Preuve de la grande confiance qu’il place en lui-même, Aubin Minaku ne prend pas la précaution minimale de s’inscrire sur la liste des candidats aux élections législatives nationales qui doivent se tenir le même jour que la présidentielle. Au fond, quel intérêt puisqu’il est persuadé que ce sera lui que Joseph Kabila désignera ?

Mais patatra, ce dernier choisit d’attendre le dernier jour, en l’occurrence le 8 août, date limite de dépôt des candidatures, pour dévoiler le nom de son dauphin. Ce sera Emmanuel Ramazani Shadary. Pour Aubin Minaku, le rêve de toute une vie s’effondre. « Ce jour-là, je l’ai vu sonné comme jamais. Il ne s’y attendait pas », confie un proche.

Le président de l’assemblée nationale, qui n’avait pas prévu pareille hypothèse et qui n’a donc pas pris soin de déposer son dossier de candidature pour les élections législatives nationales, est donc forclos. En théorie du moins. Car en RDC, ça n’est pas la procédure, dont le respect est somme toute aléatoire a fortiori en matière électorale, qui compte, mais la proximité avec le pouvoir. Et là, ce dernier va tout arranger.

Injonction de la cour constitutionnelle à la CENI

Le 25 août, la liste provisoire des candidats aux élections législatives est publiée sans que n’apparaisse le nom du président de l’assemblée nationale. Mais une vingtaine de jours plus tard, le 19 septembre, sans aucune explication, ni aucun recours devant la cour constitutionnelle, le nom d’Aubin Minaku figure, comme par magie, sur la liste définitive.

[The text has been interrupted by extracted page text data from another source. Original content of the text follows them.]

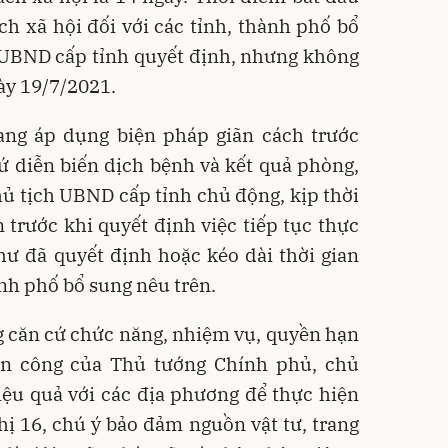
h xã hội đối với các tỉnh, thành phố bổ
 UBND cấp tỉnh quyết định, nhưng không
ày 19/7/2021.
đang áp dụng biện pháp giãn cách trước
ứ diễn biến dịch bệnh và kết quả phòng,
hủ tịch UBND cấp tỉnh chủ động, kịp thời
trước khi quyết định việc tiếp tục thực
hư đã quyết định hoặc kéo dài thời gian
ành phố bổ sung nêu trên.
g căn cứ chức năng, nhiệm vụ, quyền hạn
ân công của Thủ tướng Chính phủ, chủ
iệu quả với các địa phương để thực hiện
hị 16, chú ý bảo đảm nguồn vật tư, trang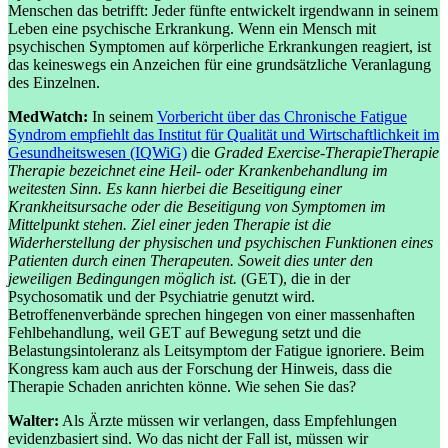
Menschen das betrifft: Jeder fünfte entwickelt irgendwann in seinem
Leben eine psychische Erkrankung. Wenn ein Mensch mit
psychischen Symptomen auf körperliche Erkrankungen reagiert, ist
das keineswegs ein Anzeichen für eine grundsätzliche Veranlagung
des Einzelnen.
MedWatch:
In seinem
Vorbericht über das Chronische Fatigue
Syndrom empfiehlt das Institut für Qualität und Wirtschaftlichkeit im
Gesundheitswesen (IQWiG)
die
Graded Exercise-
Therapie
Therapie
Therapie bezeichnet eine Heil- oder Krankenbehandlung im
weitesten Sinn. Es kann hierbei die Beseitigung einer
Krankheitsursache oder die Beseitigung von Symptomen im
Mittelpunkt stehen. Ziel einer jeden Therapie ist die
Widerherstellung der physischen und psychischen Funktionen eines
Patienten durch einen Therapeuten. Soweit dies unter den
jeweiligen Bedingungen möglich ist.
(GET), die in der
Psychosomatik und der Psychiatrie genutzt wird.
Betroffenenverbände sprechen hingegen von einer massenhaften
Fehlbehandlung, weil GET auf Bewegung setzt und die
Belastungsintoleranz als Leitsymptom der Fatigue ignoriere. Beim
Kongress kam auch aus der Forschung der Hinweis, dass die
Therapie Schaden anrichten könne. Wie sehen Sie das?
Walter:
Als Ärzte müssen wir verlangen, dass Empfehlungen
evidenzbasiert sind. Wo das nicht der Fall ist, müssen wir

Le président de l’assemblée nationale pourra se représenter dans la province du Kwilu dans circonscription d’Idiofa. « Je ne sais si c’est le fait du prince ou la main en or de Maradonna qui est intervenue », s’agace avec ironie l’un des représentants de l’opposition à la CENI. En réalité, Aubin Minaku a introduit directement son dossier devant la cour constitutionnelle qui donne injonction à la CENI d’inscrire son nom sur la liste définitive des candidats.

Est-ce cela que Kin-Kiey Mulumba a entendu dénoncer dans son tweet ce matin ? N’avait-il pas voulu le faire qu’il n’aurait pu s’y prendre mieux.